Written task 1:
In the listing, switch "herramientas" to "instrumentos" in the part that runs from its first line through the line containing "La formación vocacional también puede". Return only those lines with nothing else changed.

Passage shown:
——

Dataset creation - ImageDataBunch vs ImageLists

shruti_01 · May 7, 2019, 12:39pm

Why do we have two different methods to create data - ImageDataBunch and ImageLists? I don’t really understand which one to use when.

dusan · May 7, 2019, 5:45pm

Hi Shruti,

when we create a DataBunch which is passed to the model for training, we actually go through a couple of steps. We use the fastai data block API which is quite flexible - it allows us to specify what type of data to get (image, text, etc.), where to get it from (from folder, from csv file, etc.), how it should be split into train/val sets, how to get the labels, whether to add a test set and how to transform it. After all that is specified we can create a DataBunch from the final output.

For an image dataset it might look like this:

data = (ImageList.from_folder(path)
                         .split_by_folder()
                         .label_from_folder()
                         .add_test_folder()
                         .transform(tfms, size=64)
                         .databunch())

You can’t use an ImageList to train a model (it doesn’t have enough information specified for training - what’s the train/val split, where are the labels, etc.). You have to go through the additional steps. The resulting ImageDataBunch will have all the information required.

If you got confused because there is both ImageDataBunch.from_folder and ImageList.from_folder know that ImageDataBunch.from_folder is just a short cut using some default settings for all of the steps above! Take a look at the code here. It calls ImageList.from_folder internally as the very first step. (You can always find the source code by checking out the docs for a function or class).

shruti_01 · May 8, 2019, 2:50am

Thanks Dusan! This makes sense now.

Went through this doc, the difference is more clear now.

kodzaks · September 16, 2019, 12:21pm

Hello,

I have a few questions about ImageList.from_folder when we use it for predictions. First, the data used to train model was normalized, should data used for predictions be normalized too? If yes, how?

Second, about this part:
split_by_folder()
.label_from_folder()
.add_test_folder()
.transform(tfms, size=64)
.databunch ()
The test data sits in its own folder, Mypath/test and it is unlabeled, because we need prediction, so why do we even need all these split, label, add for test image files?

Finally, when I use ImageDataBunch.from_folder to predict a single image (like is shown in one lecture) I get much more accurate results compared to when I use ImageList.from_folder and export model file to predict a number of files. I do not underststand why, is it because test data images were not normalized in ImageList.from_folder ?

——

Provided entries:
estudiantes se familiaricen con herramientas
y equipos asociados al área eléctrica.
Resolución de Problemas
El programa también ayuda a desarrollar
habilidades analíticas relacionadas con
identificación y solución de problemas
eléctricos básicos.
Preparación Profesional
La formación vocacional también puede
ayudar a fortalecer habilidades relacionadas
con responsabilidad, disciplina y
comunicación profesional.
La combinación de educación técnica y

——

Written task 2:
Answer these about the forum thread:
(a) In the image dataset code, what size is passed to the transform step?
(b) What does ImageDataBunch.from_folder call internally as its very first step?
(c) In which folder does kodzaks's test data sit?

Answer space 1:
estudiantes se familiaricen con instrumentos
y equipos asociados al área eléctrica.
Resolución de Problemas
El programa también ayuda a desarrollar
habilidades analíticas relacionadas con
identificación y solución de problemas
eléctricos básicos.
Preparación Profesional
La formación vocacional también puede

Answer space 2:
(a) 64
(b) ImageList.from_folder
(c) Mypath/test